Pull out every line in the rows below that contains the word "Procurement". Case counts, so only lines with the same capitalization match.

- - - - - - -

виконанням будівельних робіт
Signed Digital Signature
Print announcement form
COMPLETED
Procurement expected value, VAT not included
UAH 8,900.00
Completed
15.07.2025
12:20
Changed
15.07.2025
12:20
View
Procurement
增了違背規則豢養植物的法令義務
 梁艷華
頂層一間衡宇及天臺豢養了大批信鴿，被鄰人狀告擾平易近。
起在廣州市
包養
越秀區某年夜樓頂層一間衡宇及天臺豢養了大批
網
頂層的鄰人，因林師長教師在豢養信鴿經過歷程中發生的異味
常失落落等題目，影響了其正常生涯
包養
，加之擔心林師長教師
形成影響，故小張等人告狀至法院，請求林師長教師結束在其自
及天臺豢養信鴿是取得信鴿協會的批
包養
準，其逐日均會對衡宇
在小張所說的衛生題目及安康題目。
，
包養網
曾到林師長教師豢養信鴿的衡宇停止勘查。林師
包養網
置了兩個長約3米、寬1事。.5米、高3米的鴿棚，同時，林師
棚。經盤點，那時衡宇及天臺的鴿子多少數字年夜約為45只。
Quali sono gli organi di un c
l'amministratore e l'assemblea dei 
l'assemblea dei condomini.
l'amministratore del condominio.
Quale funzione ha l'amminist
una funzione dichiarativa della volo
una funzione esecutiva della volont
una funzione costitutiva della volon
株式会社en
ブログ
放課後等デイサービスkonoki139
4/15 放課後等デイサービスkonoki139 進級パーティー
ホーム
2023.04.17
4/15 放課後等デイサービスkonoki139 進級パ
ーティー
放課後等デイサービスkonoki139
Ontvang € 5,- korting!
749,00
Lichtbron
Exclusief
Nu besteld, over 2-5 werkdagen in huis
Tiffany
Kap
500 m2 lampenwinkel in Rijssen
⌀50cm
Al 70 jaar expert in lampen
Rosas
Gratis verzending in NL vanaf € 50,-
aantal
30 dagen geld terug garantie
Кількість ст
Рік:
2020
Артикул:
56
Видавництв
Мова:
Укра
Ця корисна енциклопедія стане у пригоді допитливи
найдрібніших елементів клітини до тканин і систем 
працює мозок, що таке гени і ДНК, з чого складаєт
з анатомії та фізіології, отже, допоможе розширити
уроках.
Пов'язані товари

- - - - - - -

### Output for this task
Procurement expected value, VAT not included
Procurement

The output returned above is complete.